Mississauga story and an unanswered question
By ivan88
@ivan88 (193)
Canada
December 28, 2012 11:26pm CST
There was once a story in a city of my residence - Mississauga. It's a city in Ontario, Canada (for those who don't know). It happened only once, and it was a pretty prominent operation for the local CSIS (Canadian Security Intelligence Service). 14 residents of that city, all Muslim by their faith. Unfortunately, the fundamentalists (all fundamentalists are bad, including the Christian ones - I am not trying to bash any particular religion here) have tried to purchase about 3 tons of a chemical fertilizer. A watchful farmer, who sold it to them, became sort of suspicious of something. he, of course, called the police. He figured that fertilizer could be used to create a bomb or even more than one.
Hence, the whole matter was transferred to CSIS. They completed their investigation very carefully. The outcome of the investigation was a group of 14 Muslims, men and women, some being Pakistani and of Afghan descent, were preparing those 3 tons of that fertilizer to create three large bombs for three Parliament buildings in Ottawa, Canada's capital. Idiotic as it is, it is everyone's luck that this crime has been prevented.

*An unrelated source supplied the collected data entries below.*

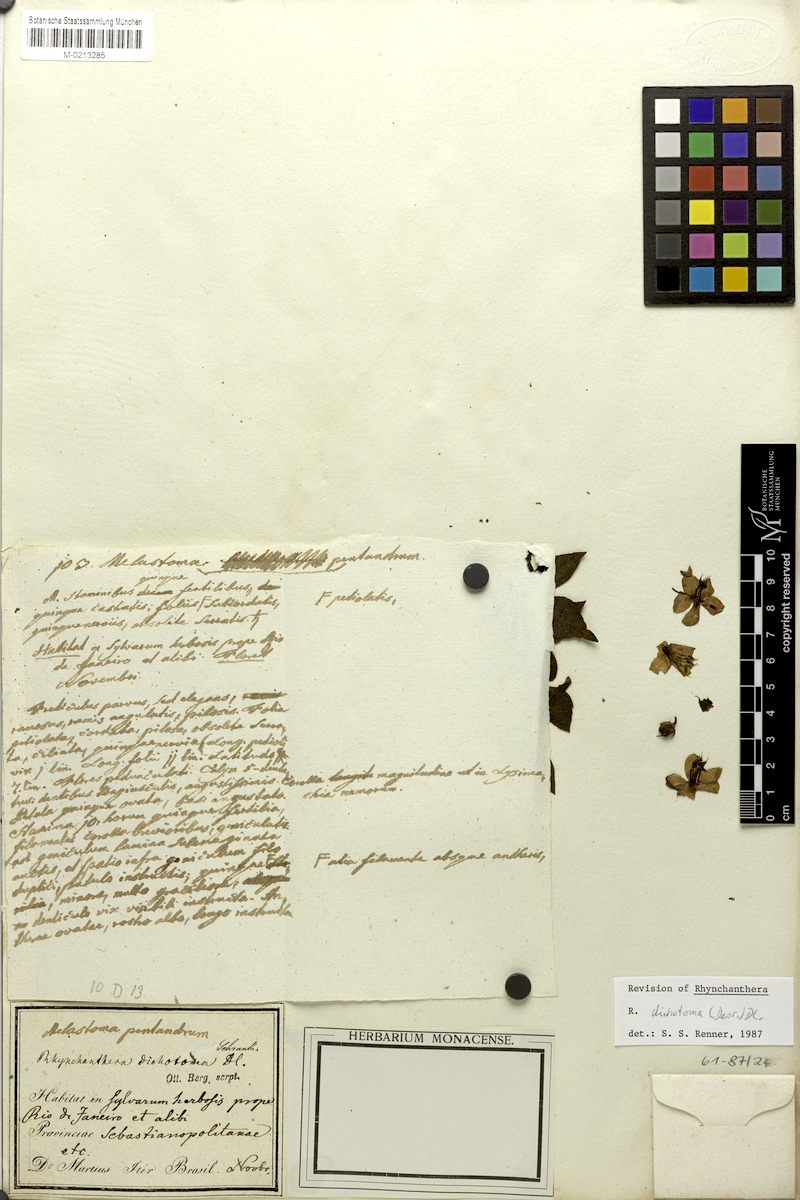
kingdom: Plantae
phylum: Tracheophyta
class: Magnoliopsida
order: Myrtales
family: Melastomataceae
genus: Rhynchanthera
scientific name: Rhynchanthera dichotoma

One question I have always had in mind, even though no officials have asked it... How come (if that farmer was suspecting something) he sold that MUCH fertilizer. Shouldn't his first reaction be a refusal to sell it and then complain to authorities? It seems like "business is business," and nothing else matters. That farmer, in my mind, was risking a lot. Because no one could have ever predicted how much time it would take for those fundamentalists to create those bombs. If CSIS wasn't as fast, we could have lost a lot of innocent lives, and this day would be another day to remember, perhaps, on the same scale as 9/11. If you suspect something, you should be acting in prevention, not aiding and then cutting it off.